● **Requirement**:
Starting at the line below holding "M950,844L963,862L883,918L870,901Z" and stopping at the line holding "M2219,722L2472,1086", print every line exactly, both ends included, and leave the rest out.

# # # # # # #

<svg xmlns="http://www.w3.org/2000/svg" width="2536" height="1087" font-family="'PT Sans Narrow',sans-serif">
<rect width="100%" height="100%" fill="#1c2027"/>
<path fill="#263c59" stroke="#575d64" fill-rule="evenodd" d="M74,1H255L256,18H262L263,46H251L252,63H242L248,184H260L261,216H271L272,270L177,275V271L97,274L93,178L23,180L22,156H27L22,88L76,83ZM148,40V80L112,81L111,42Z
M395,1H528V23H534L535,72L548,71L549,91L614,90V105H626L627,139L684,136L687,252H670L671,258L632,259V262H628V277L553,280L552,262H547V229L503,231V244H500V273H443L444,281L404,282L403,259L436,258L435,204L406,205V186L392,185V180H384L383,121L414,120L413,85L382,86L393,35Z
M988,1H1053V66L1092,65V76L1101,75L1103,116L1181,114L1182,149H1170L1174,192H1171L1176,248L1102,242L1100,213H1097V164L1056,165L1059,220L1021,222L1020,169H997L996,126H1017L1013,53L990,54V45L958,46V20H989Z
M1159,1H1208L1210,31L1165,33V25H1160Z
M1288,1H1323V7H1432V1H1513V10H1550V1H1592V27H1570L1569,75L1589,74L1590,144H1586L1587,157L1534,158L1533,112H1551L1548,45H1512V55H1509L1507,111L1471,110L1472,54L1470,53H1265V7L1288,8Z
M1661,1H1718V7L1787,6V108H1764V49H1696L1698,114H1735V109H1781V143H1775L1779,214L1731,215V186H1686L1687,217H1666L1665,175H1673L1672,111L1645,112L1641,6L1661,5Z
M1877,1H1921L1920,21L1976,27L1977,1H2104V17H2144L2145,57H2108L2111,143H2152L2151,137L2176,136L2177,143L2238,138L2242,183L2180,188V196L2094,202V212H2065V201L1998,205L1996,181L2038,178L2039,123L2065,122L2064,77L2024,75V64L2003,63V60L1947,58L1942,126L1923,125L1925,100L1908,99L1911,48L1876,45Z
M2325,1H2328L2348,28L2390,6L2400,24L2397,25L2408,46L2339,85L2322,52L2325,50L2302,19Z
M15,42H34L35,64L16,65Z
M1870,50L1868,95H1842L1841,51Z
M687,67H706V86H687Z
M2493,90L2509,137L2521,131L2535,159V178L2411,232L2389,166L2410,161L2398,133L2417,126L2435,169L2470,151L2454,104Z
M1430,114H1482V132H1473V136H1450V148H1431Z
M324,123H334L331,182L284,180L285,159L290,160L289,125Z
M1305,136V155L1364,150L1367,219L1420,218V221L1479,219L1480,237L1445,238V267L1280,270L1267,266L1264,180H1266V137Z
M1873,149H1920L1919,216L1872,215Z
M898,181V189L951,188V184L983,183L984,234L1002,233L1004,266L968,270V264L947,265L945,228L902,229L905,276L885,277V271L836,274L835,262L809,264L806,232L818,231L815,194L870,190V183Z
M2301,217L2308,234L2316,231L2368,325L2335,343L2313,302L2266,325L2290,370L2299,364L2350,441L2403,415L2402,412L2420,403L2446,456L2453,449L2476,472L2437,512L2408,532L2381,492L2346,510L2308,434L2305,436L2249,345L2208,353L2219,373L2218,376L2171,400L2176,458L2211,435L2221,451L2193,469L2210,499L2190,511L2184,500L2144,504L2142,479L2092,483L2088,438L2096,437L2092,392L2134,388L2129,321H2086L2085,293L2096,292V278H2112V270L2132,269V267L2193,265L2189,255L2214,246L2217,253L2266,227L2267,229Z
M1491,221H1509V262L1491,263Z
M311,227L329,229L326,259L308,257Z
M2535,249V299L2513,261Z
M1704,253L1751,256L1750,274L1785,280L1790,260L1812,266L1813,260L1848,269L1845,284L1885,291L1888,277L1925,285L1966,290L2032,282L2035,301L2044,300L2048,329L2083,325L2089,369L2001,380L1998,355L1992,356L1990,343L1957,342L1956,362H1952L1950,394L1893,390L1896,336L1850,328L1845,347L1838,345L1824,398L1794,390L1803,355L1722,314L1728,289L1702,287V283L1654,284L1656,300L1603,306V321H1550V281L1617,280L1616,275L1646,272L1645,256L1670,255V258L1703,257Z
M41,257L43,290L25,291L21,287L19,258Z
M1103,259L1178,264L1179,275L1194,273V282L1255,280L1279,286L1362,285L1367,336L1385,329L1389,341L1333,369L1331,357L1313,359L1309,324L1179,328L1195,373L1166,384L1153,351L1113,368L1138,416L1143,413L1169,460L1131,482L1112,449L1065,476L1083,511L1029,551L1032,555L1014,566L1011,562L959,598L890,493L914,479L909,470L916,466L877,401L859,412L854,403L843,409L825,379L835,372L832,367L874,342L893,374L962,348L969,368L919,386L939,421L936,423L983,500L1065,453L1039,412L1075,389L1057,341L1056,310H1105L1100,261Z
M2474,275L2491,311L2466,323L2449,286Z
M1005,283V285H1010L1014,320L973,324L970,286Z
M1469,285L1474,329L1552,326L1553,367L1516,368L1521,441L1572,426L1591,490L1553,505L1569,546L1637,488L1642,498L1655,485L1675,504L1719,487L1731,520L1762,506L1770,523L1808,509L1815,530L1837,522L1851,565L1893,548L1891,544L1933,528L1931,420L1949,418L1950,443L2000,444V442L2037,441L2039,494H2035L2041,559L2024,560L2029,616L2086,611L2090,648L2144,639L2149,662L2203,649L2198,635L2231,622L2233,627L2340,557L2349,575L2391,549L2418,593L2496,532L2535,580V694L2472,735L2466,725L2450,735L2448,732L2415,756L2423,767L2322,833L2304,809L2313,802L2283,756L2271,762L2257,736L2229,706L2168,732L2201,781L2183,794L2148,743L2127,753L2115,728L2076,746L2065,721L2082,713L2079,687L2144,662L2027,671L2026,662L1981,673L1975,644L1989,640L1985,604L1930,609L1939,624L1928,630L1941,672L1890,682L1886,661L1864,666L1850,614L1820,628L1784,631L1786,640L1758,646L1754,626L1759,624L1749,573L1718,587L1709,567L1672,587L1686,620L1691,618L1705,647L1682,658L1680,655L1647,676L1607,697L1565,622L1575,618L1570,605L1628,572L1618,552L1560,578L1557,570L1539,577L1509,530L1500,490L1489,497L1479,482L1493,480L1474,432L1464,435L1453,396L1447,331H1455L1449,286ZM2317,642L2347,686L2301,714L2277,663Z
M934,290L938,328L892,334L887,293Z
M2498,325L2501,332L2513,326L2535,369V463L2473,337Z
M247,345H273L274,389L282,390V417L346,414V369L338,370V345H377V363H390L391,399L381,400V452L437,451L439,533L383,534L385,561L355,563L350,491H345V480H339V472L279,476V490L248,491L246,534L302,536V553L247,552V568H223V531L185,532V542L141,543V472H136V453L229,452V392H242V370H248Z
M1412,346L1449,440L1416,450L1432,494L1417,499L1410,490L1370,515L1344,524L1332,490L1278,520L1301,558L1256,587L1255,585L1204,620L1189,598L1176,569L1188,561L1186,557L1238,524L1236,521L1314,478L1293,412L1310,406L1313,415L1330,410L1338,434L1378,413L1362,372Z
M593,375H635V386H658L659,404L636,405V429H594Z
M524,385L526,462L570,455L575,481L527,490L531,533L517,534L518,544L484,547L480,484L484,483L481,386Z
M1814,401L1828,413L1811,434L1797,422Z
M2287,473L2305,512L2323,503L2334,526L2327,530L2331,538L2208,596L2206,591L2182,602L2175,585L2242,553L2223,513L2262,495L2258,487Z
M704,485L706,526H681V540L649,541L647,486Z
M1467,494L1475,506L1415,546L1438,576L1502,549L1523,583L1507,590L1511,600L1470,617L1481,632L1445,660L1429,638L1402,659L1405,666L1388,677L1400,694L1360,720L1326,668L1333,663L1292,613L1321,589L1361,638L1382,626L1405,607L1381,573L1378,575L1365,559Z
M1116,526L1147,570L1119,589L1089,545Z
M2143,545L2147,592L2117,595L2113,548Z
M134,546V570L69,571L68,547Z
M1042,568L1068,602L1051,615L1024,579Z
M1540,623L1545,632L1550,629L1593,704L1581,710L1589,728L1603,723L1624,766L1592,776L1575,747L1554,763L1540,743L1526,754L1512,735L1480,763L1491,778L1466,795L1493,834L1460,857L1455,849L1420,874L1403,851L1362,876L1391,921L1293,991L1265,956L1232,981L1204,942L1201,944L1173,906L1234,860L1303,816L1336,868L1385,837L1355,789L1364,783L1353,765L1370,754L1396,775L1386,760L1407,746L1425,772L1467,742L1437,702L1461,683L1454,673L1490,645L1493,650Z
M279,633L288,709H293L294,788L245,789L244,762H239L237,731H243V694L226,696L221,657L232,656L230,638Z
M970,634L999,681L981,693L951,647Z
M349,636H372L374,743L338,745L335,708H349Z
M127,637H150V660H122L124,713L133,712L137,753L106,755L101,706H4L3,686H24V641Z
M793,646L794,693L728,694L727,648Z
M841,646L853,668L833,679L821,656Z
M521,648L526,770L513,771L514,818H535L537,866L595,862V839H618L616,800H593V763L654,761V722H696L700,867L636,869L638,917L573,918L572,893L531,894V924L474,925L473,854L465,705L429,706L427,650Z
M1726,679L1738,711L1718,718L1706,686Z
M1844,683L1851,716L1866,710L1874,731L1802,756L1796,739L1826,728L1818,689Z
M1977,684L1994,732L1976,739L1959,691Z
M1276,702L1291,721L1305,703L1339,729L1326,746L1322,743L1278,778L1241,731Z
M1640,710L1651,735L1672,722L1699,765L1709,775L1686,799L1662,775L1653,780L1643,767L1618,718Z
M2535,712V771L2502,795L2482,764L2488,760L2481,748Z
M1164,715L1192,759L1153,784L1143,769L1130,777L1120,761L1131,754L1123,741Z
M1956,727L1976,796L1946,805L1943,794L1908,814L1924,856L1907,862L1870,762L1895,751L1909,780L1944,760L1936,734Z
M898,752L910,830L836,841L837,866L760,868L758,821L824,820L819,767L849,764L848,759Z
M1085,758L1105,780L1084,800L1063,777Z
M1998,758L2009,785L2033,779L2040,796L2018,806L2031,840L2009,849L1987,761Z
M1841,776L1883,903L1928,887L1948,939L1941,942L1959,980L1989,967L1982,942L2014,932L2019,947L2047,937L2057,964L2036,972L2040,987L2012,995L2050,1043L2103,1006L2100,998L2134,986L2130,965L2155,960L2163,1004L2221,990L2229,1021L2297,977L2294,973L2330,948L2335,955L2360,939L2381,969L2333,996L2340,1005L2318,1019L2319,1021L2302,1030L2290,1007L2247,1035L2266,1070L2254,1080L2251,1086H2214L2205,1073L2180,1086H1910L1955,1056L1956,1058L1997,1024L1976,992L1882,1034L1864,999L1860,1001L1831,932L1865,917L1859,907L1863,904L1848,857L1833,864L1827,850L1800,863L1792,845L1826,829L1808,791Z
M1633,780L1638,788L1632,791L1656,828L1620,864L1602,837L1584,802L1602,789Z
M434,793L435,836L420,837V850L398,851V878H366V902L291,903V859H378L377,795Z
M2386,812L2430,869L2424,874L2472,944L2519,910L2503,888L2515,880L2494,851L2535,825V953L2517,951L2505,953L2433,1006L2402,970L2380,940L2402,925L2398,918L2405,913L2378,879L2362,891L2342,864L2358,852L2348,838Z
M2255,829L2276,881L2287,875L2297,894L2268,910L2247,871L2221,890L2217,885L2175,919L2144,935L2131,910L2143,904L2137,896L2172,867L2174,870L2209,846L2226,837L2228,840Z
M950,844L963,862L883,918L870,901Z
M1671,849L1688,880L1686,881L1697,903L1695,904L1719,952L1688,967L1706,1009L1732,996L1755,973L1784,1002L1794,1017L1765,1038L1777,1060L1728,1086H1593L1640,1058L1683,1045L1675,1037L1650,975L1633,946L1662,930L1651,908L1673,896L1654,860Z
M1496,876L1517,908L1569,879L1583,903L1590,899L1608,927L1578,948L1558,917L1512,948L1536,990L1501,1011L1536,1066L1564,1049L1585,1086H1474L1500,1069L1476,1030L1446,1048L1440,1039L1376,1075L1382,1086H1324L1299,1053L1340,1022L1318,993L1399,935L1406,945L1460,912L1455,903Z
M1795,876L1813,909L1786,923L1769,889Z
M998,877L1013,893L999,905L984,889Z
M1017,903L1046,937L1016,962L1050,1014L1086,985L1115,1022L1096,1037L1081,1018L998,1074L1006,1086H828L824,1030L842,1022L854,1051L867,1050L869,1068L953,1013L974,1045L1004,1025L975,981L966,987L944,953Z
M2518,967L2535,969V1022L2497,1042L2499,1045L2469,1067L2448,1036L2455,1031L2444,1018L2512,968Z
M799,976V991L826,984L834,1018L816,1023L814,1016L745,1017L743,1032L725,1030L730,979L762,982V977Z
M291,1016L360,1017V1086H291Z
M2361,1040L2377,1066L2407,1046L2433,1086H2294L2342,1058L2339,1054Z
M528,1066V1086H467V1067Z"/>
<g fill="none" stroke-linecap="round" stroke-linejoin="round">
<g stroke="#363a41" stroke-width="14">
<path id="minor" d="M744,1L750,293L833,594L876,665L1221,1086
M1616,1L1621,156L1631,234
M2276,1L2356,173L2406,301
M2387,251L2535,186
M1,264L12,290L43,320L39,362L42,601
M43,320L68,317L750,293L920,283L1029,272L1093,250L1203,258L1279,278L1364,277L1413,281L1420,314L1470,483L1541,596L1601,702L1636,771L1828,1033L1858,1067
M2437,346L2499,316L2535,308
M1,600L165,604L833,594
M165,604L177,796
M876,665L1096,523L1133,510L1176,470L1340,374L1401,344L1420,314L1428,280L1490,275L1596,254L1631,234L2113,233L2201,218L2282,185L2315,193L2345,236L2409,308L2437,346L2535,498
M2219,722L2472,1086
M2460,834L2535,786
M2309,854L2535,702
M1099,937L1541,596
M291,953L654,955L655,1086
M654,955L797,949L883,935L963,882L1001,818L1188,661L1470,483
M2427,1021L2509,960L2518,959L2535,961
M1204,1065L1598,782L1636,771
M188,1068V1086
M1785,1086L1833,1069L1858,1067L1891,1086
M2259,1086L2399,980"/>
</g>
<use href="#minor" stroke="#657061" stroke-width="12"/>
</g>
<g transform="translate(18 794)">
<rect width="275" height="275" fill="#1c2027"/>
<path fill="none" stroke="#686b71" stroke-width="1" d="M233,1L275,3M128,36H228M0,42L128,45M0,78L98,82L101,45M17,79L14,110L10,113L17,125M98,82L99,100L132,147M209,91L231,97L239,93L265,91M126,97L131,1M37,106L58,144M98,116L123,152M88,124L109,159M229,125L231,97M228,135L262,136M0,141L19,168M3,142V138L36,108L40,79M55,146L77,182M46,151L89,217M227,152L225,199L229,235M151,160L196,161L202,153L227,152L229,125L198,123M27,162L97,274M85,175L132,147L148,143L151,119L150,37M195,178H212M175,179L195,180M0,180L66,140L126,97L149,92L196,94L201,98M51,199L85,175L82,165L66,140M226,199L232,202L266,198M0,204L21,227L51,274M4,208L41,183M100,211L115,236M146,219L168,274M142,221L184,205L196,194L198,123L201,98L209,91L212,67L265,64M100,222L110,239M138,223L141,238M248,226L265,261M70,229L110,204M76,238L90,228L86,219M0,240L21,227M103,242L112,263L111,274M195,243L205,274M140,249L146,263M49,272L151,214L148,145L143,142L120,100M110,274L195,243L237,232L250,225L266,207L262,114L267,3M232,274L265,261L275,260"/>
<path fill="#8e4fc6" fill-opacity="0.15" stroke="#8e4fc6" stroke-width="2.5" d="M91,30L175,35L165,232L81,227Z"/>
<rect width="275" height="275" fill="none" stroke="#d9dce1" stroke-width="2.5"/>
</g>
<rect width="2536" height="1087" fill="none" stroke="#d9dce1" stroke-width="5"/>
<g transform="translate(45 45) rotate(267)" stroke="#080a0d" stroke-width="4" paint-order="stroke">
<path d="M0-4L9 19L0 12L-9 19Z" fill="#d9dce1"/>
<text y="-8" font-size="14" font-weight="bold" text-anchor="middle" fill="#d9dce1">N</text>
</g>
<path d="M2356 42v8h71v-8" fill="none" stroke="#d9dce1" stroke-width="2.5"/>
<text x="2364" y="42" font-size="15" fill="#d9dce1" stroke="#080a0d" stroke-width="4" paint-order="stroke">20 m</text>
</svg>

# # # # # # #

● **Written response**:
M950,844L963,862L883,918L870,901Z
M1671,849L1688,880L1686,881L1697,903L1695,904L1719,952L1688,967L1706,1009L1732,996L1755,973L1784,1002L1794,1017L1765,1038L1777,1060L1728,1086H1593L1640,1058L1683,1045L1675,1037L1650,975L1633,946L1662,930L1651,908L1673,896L1654,860Z
M1496,876L1517,908L1569,879L1583,903L1590,899L1608,927L1578,948L1558,917L1512,948L1536,990L1501,1011L1536,1066L1564,1049L1585,1086H1474L1500,1069L1476,1030L1446,1048L1440,1039L1376,1075L1382,1086H1324L1299,1053L1340,1022L1318,993L1399,935L1406,945L1460,912L1455,903Z
M1795,876L1813,909L1786,923L1769,889Z
M998,877L1013,893L999,905L984,889Z
M1017,903L1046,937L1016,962L1050,1014L1086,985L1115,1022L1096,1037L1081,1018L998,1074L1006,1086H828L824,1030L842,1022L854,1051L867,1050L869,1068L953,1013L974,1045L1004,1025L975,981L966,987L944,953Z
M2518,967L2535,969V1022L2497,1042L2499,1045L2469,1067L2448,1036L2455,1031L2444,1018L2512,968Z
M799,976V991L826,984L834,1018L816,1023L814,1016L745,1017L743,1032L725,1030L730,979L762,982V977Z
M291,1016L360,1017V1086H291Z
M2361,1040L2377,1066L2407,1046L2433,1086H2294L2342,1058L2339,1054Z
M528,1066V1086H467V1067Z"/>
<g fill="none" stroke-linecap="round" stroke-linejoin="round">
<g stroke="#363a41" stroke-width="14">
<path id="minor" d="M744,1L750,293L833,594L876,665L1221,1086
M1616,1L1621,156L1631,234
M2276,1L2356,173L2406,301
M2387,251L2535,186
M1,264L12,290L43,320L39,362L42,601
M43,320L68,317L750,293L920,283L1029,272L1093,250L1203,258L1279,278L1364,277L1413,281L1420,314L1470,483L1541,596L1601,702L1636,771L1828,1033L1858,1067
M2437,346L2499,316L2535,308
M1,600L165,604L833,594
M165,604L177,796
M876,665L1096,523L1133,510L1176,470L1340,374L1401,344L1420,314L1428,280L1490,275L1596,254L1631,234L2113,233L2201,218L2282,185L2315,193L2345,236L2409,308L2437,346L2535,498
M2219,722L2472,1086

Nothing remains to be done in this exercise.